Comme un péché originel, la Délégation de Service public (DSP) était entachée dès sa sortie en 2013 de 14 irrégularités, selon la Chambre Régionale des Comptes. Elle avait été saisie par le préfet Jacques Witkowski. Un constat qui n’avait pas connu de suites, les choses n’ont alors fait qu’empirer. Le Conseil départemental, qui a délégué la gestion du port à Ida Nel, se plaignait par la main de son président en 2018 de 22 contentieux en cours. Certains portent sur des tarifs excessifs, annulés par trois fois par la justice, d’autres sur la certification de documents comptables, etc.
Ce que le préfet Jean-François Colombet avait résumé sur l’antenne de Mayotte la 1ère en septembre 2019, « sur le port, la loi n’est pas respectée ». Il avait d’ailleurs écrit à la délégataire que “la recherche exclusive du profit n’est clairement pas compatible avec les valeurs du service public”.
Après avoir dépêché sur place un haut-fonctionnaire, décision était prise par l’Etat de mettre un pied dans la gestion du port.

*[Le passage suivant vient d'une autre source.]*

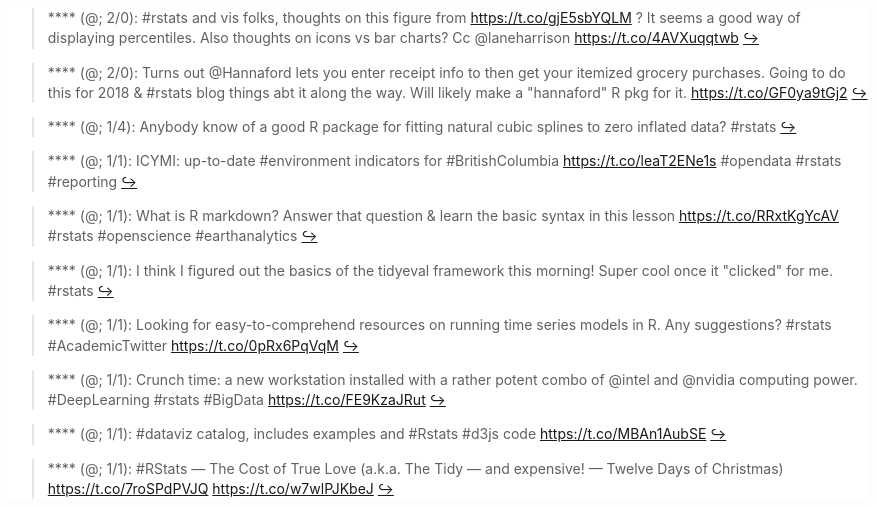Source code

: 

> **** (@; 2/0): #rstats and vis folks, thoughts on this figure from https://t.co/gjE5sbYQLM ? It seems a good way of displaying percentiles. Also thoughts on icons vs bar charts? Cc @laneharrison https://t.co/4AVXuqqtwb  [&#8618;](https://twitter.com/dataandme/status/938416162207096832)




> **** (@; 2/0): Turns out @Hannaford lets you enter receipt info to then get your itemized grocery purchases. Going to do this for 2018 &amp; #rstats blog things abt it along the way. Will likely make a "hannaford" R pkg for it. https://t.co/GF0ya9tGj2  [&#8618;](https://twitter.com/dataandme/status/938409000378433536)




> **** (@; 1/4): Anybody know of a good R package for fitting natural cubic splines to zero inflated data? #rstats  [&#8618;](https://twitter.com/dataandme/status/938441653924384768)




> **** (@; 1/1): ICYMI: up-to-date #environment indicators for #BritishColumbia https://t.co/leaT2ENe1s #opendata #rstats #reporting  [&#8618;](https://twitter.com/dataandme/status/938472404333953024)




> **** (@; 1/1): What is R markdown? Answer that question &amp; learn the basic syntax in this lesson https://t.co/RRxtKgYcAV #rstats #openscience #earthanalytics  [&#8618;](https://twitter.com/dataandme/status/938467365808955393)




> **** (@; 1/1): I think I figured out the basics of the tidyeval framework this morning! Super cool once it "clicked" for me. #rstats  [&#8618;](https://twitter.com/dataandme/status/938455943515426817)




> **** (@; 1/1): Looking for easy-to-comprehend resources on running time series models in R. Any suggestions? #rstats #AcademicTwitter https://t.co/0pRx6PqVqM  [&#8618;](https://twitter.com/dataandme/status/938451040990629888)




> **** (@; 1/1): Crunch time: a new workstation installed with a rather potent combo of @intel and @nvidia computing power. #DeepLearning #rstats #BigData https://t.co/FE9KzaJRut  [&#8618;](https://twitter.com/dataandme/status/938439739673399300)




> **** (@; 1/1): #dataviz catalog, includes examples and #Rstats #d3js code https://t.co/MBAn1AubSE  [&#8618;](https://twitter.com/dataandme/status/938411726520729601)




> **** (@; 1/1): #RStats — The Cost of True Love (a.k.a. The Tidy — and expensive! — Twelve Days of Christmas) https://t.co/7roSPdPVJQ https://t.co/w7wlPJKbeJ  [&#8618;](https://twitter.com/dataandme/status/938410224825917441)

Le 28 avril 2020, un arrêté est signé de la main du premier ministre d’alors, Edouard Philippe, pour renforcer sa présence dans le conseil portuaire.
Les décisions impactant les finances très encadrées
Tout d’abord, l’article 2 précise que le préfet de Mayotte et le directeur régional des finances publiques, sont membres de droit du conseil portuaire avec voix délibérative. Ensuite, une commission financière est créée au sein du conseil portuaire. Elle rendra un avis sur les objets économiques, financiers et techniques, « notamment l’examen des systèmes de contrôle interne de la concession, des comptes annuels et des comptes consolidés du concessionnaire, des projets d’investissements d’un montant supérieur à un seuil arrêté par l’autorité portuaire ». Il sera aussi question d’examiner et de suivre les conventions « ayant un impact significatif sur les comptes et l’équilibre financier de la concession ».

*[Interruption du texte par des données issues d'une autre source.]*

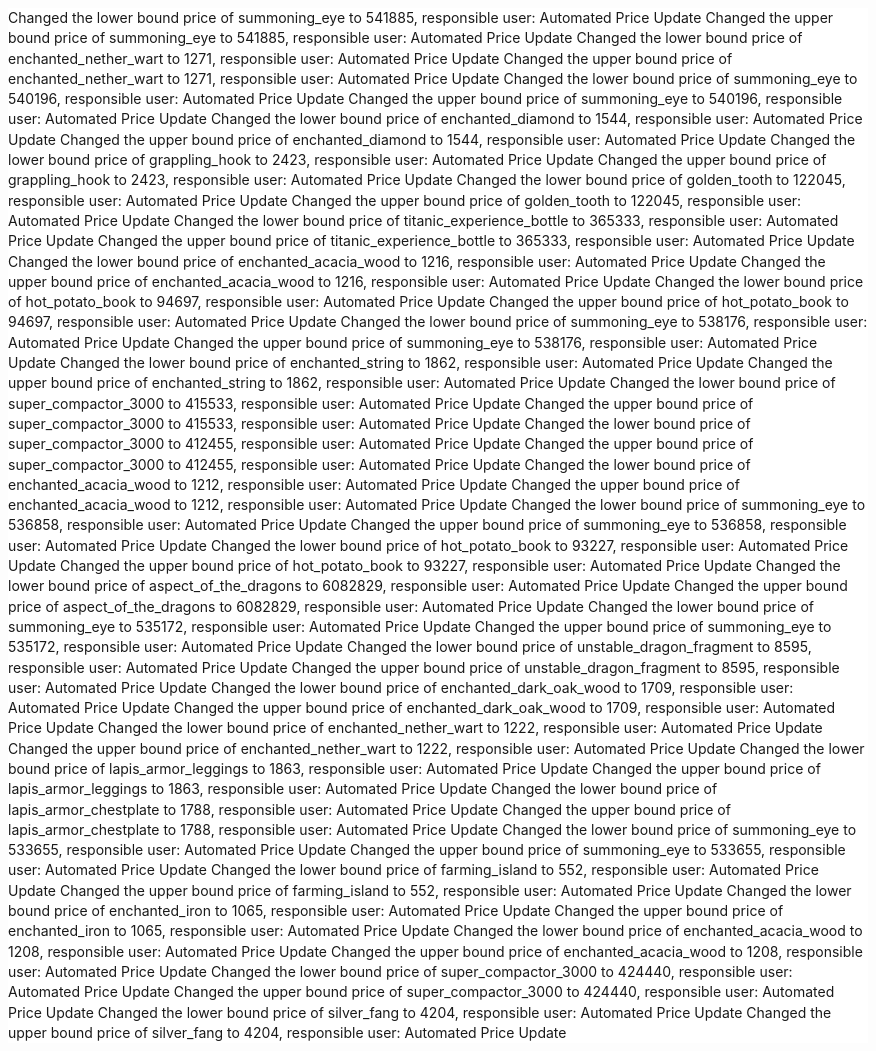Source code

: Changed the lower bound price of summoning_eye to 541885, responsible user: Automated Price Update Changed the upper bound price of summoning_eye to 541885, responsible user: Automated Price Update Changed the lower bound price of enchanted_nether_wart to 1271, responsible user: Automated Price Update Changed the upper bound price of enchanted_nether_wart to 1271, responsible user: Automated Price Update Changed the lower bound price of summoning_eye to 540196, responsible user: Automated Price Update Changed the upper bound price of summoning_eye to 540196, responsible user: Automated Price Update Changed the lower bound price of enchanted_diamond to 1544, responsible user: Automated Price Update Changed the upper bound price of enchanted_diamond to 1544, responsible user: Automated Price Update Changed the lower bound price of grappling_hook to 2423, responsible user: Automated Price Update Changed the upper bound price of grappling_hook to 2423, responsible user: Automated Price Update Changed the lower bound price of golden_tooth to 122045, responsible user: Automated Price Update Changed the upper bound price of golden_tooth to 122045, responsible user: Automated Price Update Changed the lower bound price of titanic_experience_bottle to 365333, responsible user: Automated Price Update Changed the upper bound price of titanic_experience_bottle to 365333, responsible user: Automated Price Update Changed the lower bound price of enchanted_acacia_wood to 1216, responsible user: Automated Price Update Changed the upper bound price of enchanted_acacia_wood to 1216, responsible user: Automated Price Update Changed the lower bound price of hot_potato_book to 94697, responsible user: Automated Price Update Changed the upper bound price of hot_potato_book to 94697, responsible user: Automated Price Update Changed the lower bound price of summoning_eye to 538176, responsible user: Automated Price Update Changed the upper bound price of summoning_eye to 538176, responsible user: Automated Price Update Changed the lower bound price of enchanted_string to 1862, responsible user: Automated Price Update Changed the upper bound price of enchanted_string to 1862, responsible user: Automated Price Update Changed the lower bound price of super_compactor_3000 to 415533, responsible user: Automated Price Update Changed the upper bound price of super_compactor_3000 to 415533, responsible user: Automated Price Update Changed the lower bound price of super_compactor_3000 to 412455, responsible user: Automated Price Update Changed the upper bound price of super_compactor_3000 to 412455, responsible user: Automated Price Update Changed the lower bound price of enchanted_acacia_wood to 1212, responsible user: Automated Price Update Changed the upper bound price of enchanted_acacia_wood to 1212, responsible user: Automated Price Update Changed the lower bound price of summoning_eye to 536858, responsible user: Automated Price Update Changed the upper bound price of summoning_eye to 536858, responsible user: Automated Price Update Changed the lower bound price of hot_potato_book to 93227, responsible user: Automated Price Update Changed the upper bound price of hot_potato_book to 93227, responsible user: Automated Price Update Changed the lower bound price of aspect_of_the_dragons to 6082829, responsible user: Automated Price Update Changed the upper bound price of aspect_of_the_dragons to 6082829, responsible user: Automated Price Update Changed the lower bound price of summoning_eye to 535172, responsible user: Automated Price Update Changed the upper bound price of summoning_eye to 535172, responsible user: Automated Price Update Changed the lower bound price of unstable_dragon_fragment to 8595, responsible user: Automated Price Update Changed the upper bound price of unstable_dragon_fragment to 8595, responsible user: Automated Price Update Changed the lower bound price of enchanted_dark_oak_wood to 1709, responsible user: Automated Price Update Changed the upper bound price of enchanted_dark_oak_wood to 1709, responsible user: Automated Price Update Changed the lower bound price of enchanted_nether_wart to 1222, responsible user: Automated Price Update Changed the upper bound price of enchanted_nether_wart to 1222, responsible user: Automated Price Update Changed the lower bound price of lapis_armor_leggings to 1863, responsible user: Automated Price Update Changed the upper bound price of lapis_armor_leggings to 1863, responsible user: Automated Price Update Changed the lower bound price of lapis_armor_chestplate to 1788, responsible user: Automated Price Update Changed the upper bound price of lapis_armor_chestplate to 1788, responsible user: Automated Price Update Changed the lower bound price of summoning_eye to 533655, responsible user: Automated Price Update Changed the upper bound price of summoning_eye to 533655, responsible user: Automated Price Update Changed the lower bound price of farming_island to 552, responsible user: Automated Price Update Changed the upper bound price of farming_island to 552, responsible user: Automated Price Update Changed the lower bound price of enchanted_iron to 1065, responsible user: Automated Price Update Changed the upper bound price of enchanted_iron to 1065, responsible user: Automated Price Update Changed the lower bound price of enchanted_acacia_wood to 1208, responsible user: Automated Price Update Changed the upper bound price of enchanted_acacia_wood to 1208, responsible user: Automated Price Update Changed the lower bound price of super_compactor_3000 to 424440, responsible user: Automated Price Update Changed the upper bound price of super_compactor_3000 to 424440, responsible user: Automated Price Update Changed the lower bound price of silver_fang to 4204, responsible user: Automated Price Update Changed the upper bound price of silver_fang to 4204, responsible user: Automated Price Update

Ce qui ne fut pas du goût de la présidente de MCG qui attaquait cette décision du premier ministre en déposant un recours devant le Conseil d’Etat. Sur un double motif : que toutes les instances comme le conseil d’Etat et la commission supérieure de codification, n’ont pas été consultées avant de prendre cette décision, et que cette immiscions du préfet et du DRFIP dans ses affaires est contraire à la libre administration des collectivités territoriales. Et lui emboitaient le pas, ses deux fidèles chevaliers, Daniel Zaïdani, ancien président du Conseil départemental qui a octroyé la DSP à Ida Nel, et Jacques Martial Henry, son chargé de mission. Tous deux sont actuellement candidats aux départementales.
Dans sa décision du 11 juin 2021, le conseil d’Etat reprend les termes du code des transports qui s’applique à tous les port maritime, et déclare qu’ils ne « ne font pas obstacle à ce que le pouvoir règlementaire (…) puisse voir la participation d’autres personnes y compris des représentants de l’Etat », ce qui « ne porte pas atteinte au principe de libre administration des collectivités territoriales ». même avis sur leur participation à la commission financière au sein du conseil portuaire.
En conséquence de quoi, le conseil d’Etat juge que les requêtes de la société Mayotte Channel Gateway et des sieurs Zaïdani et Henry sont rejetées.
Un nouveau revers pour la gestionnaire du port dont les tarifs viennent d’être annulés une 3ème fois par le conseil d’Etat, et qui doit indemniser 24 de ses salariés en vertu de l’application de la Convention collectives nationale des Ports et manutention.